As to the S2, when I first saw files from that camera I wanted to toss my d2x. Truly beautiful files. Does anyone know if the S5 files re as nice? I ask because it had the D200 body, which was far better than the S2 body.
The only issue of the s2 is it's a cheap camera, but it works, works well.
The only issue with the s2 files is they are that fuji 6mpx interpolated to 12mpx and they tilt the senosr so sometimes diagonal lines might rasterize. You'll see it, nobody else will, though new post production processing will fix most of it.
The S2 jpegs are thick, like drum scanned film. You can literally be 3 stops under and pull them out.
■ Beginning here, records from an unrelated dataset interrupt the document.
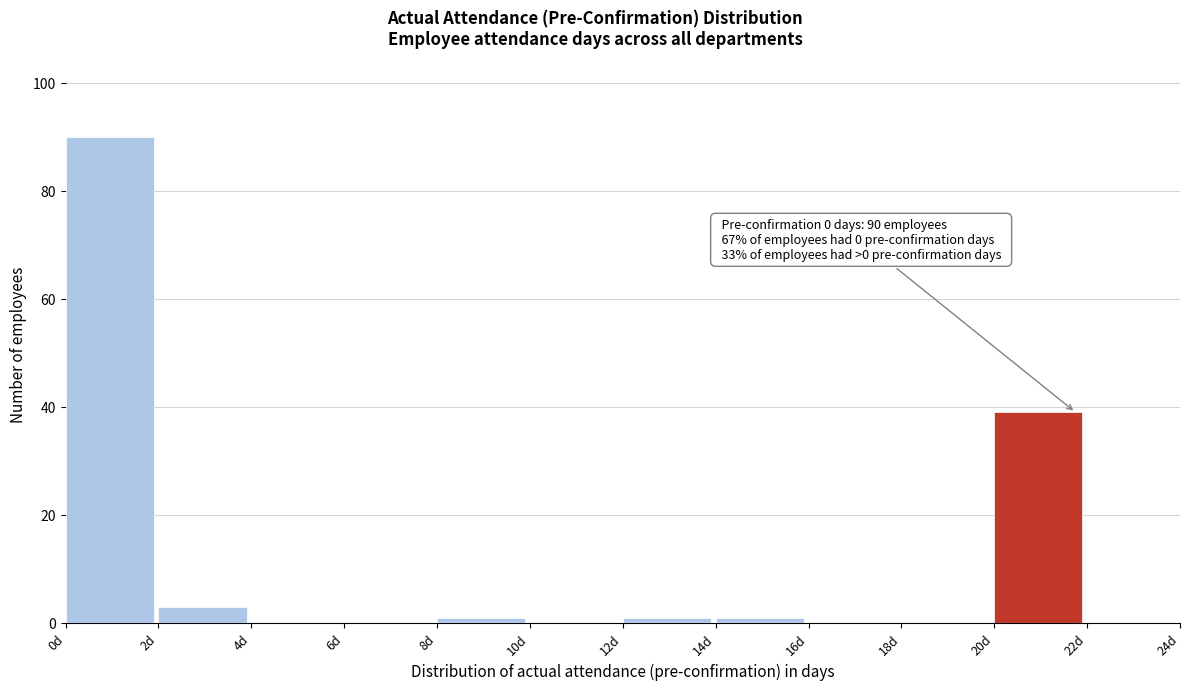

Which range on the x-axis has the tallest bar?

0 to 2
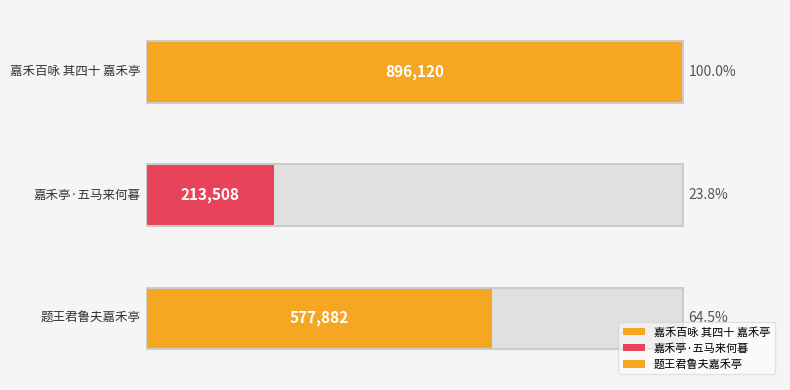

Count the values in the range 213508 to 896120.

3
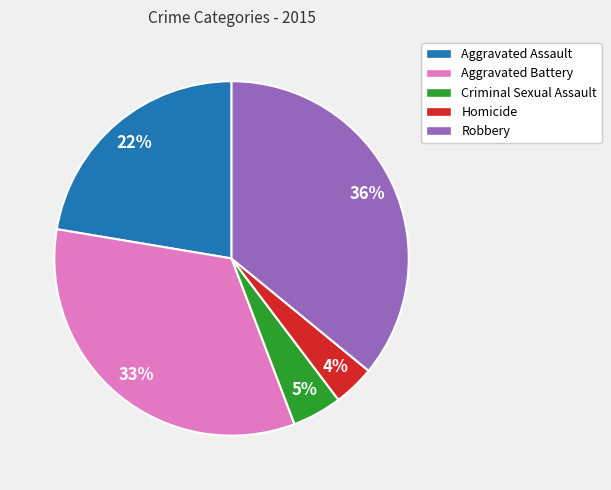

What is the largest slice in the pie chart?

Robbery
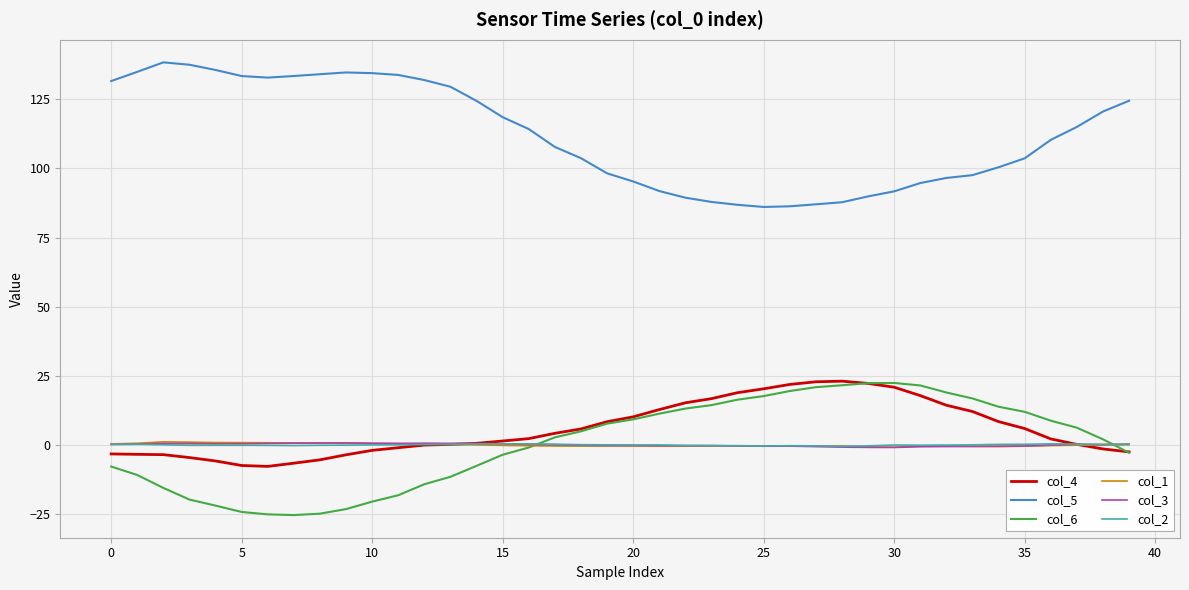

How many intersections are there between col_6 and col_3?

2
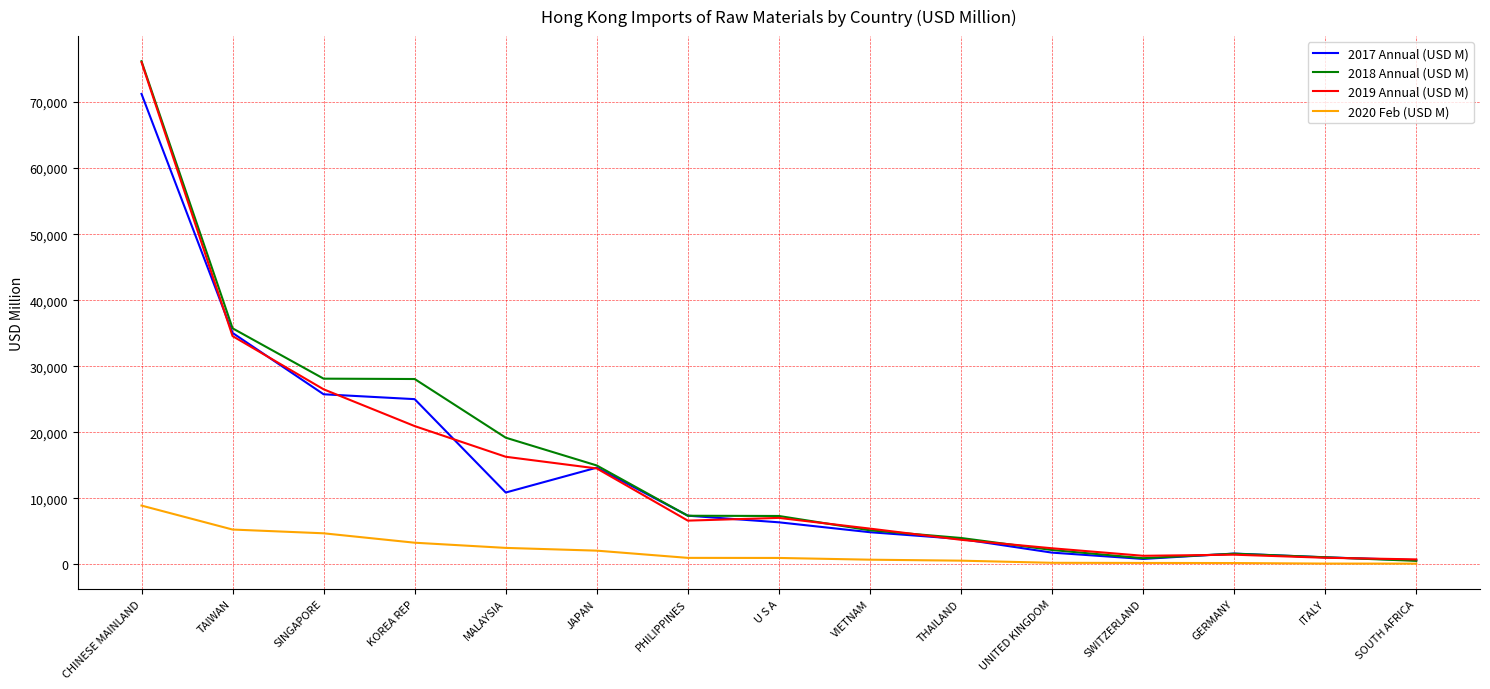

What is the difference between the highest and lowest values at MALAYSIA?

16690.8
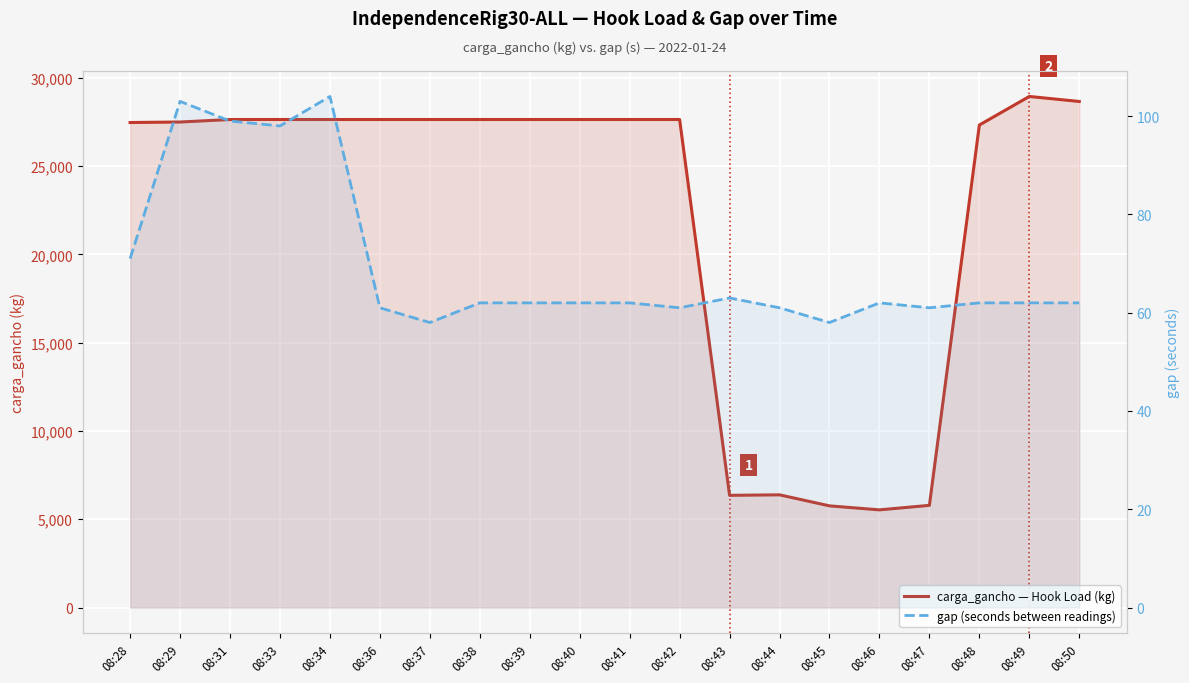

What is the spread (max minus min) of values at 08:44?

6322.0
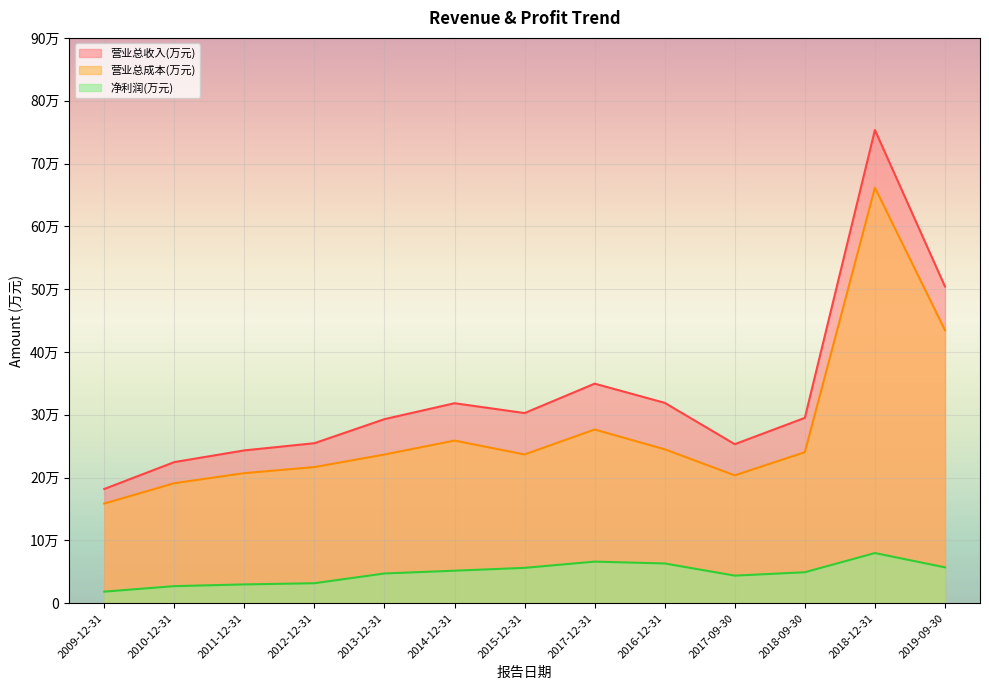

True or false: 营业总成本(万元) has more than 1 points higher than both neighbors.

True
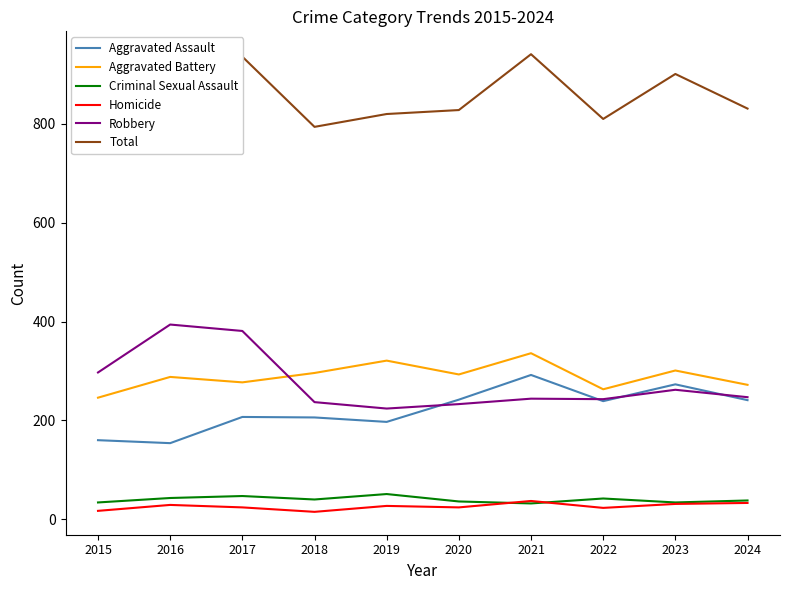

Which category has the lowest value in the Total series?

2015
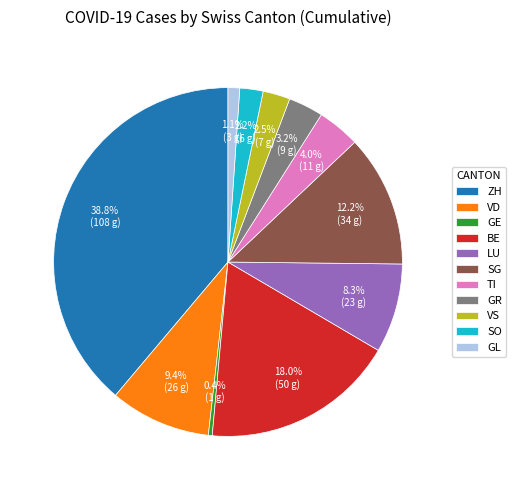

To the nearest percent, what is the difference between the GE and ZH slice percentages?

38%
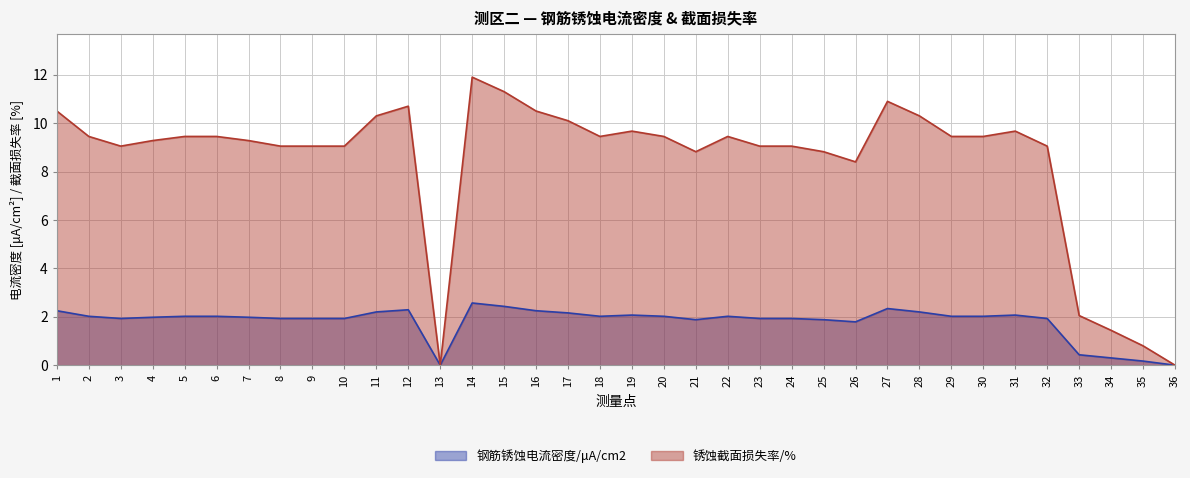

True or false: 锈蚀截面损失率/% and 钢筋锈蚀电流密度/μA/cm2 cross at least once.

False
My way of working with it was to do a basic white balance, then use lee filters for the color I wanted, in other words I treated it like transparency film.
The images I placed earlier were all shot this way. All three were from two large clients and the studio work was the first job we tethered from the video port of the camera to a 12" tv. It worked, they loved it, but it was early on with digital capture and the client "demanded" film in parallel. After the weeks shoot they only selected one film image, 20 something S2 images.
The guy leaning on the boat, I literally, pulled the jpeg out on location, uprezzed it, cleaned up a few spots and handed it to a client on a cd.
They printed it 4 days later.
This was studio work and I purposely blew the highlights, though this is a small jpeg from the shoot so it has a lot of compression.
I could kick myself as I gave the S2 to a friend when fuji gave me an s3 that wasn't the same. I briefly tested the S5 but found the look very different.
Simon,
Your going to love it, just don't pixel peep, look at the files as film, shoot it like film for the look you want out of camera and you'll be happy.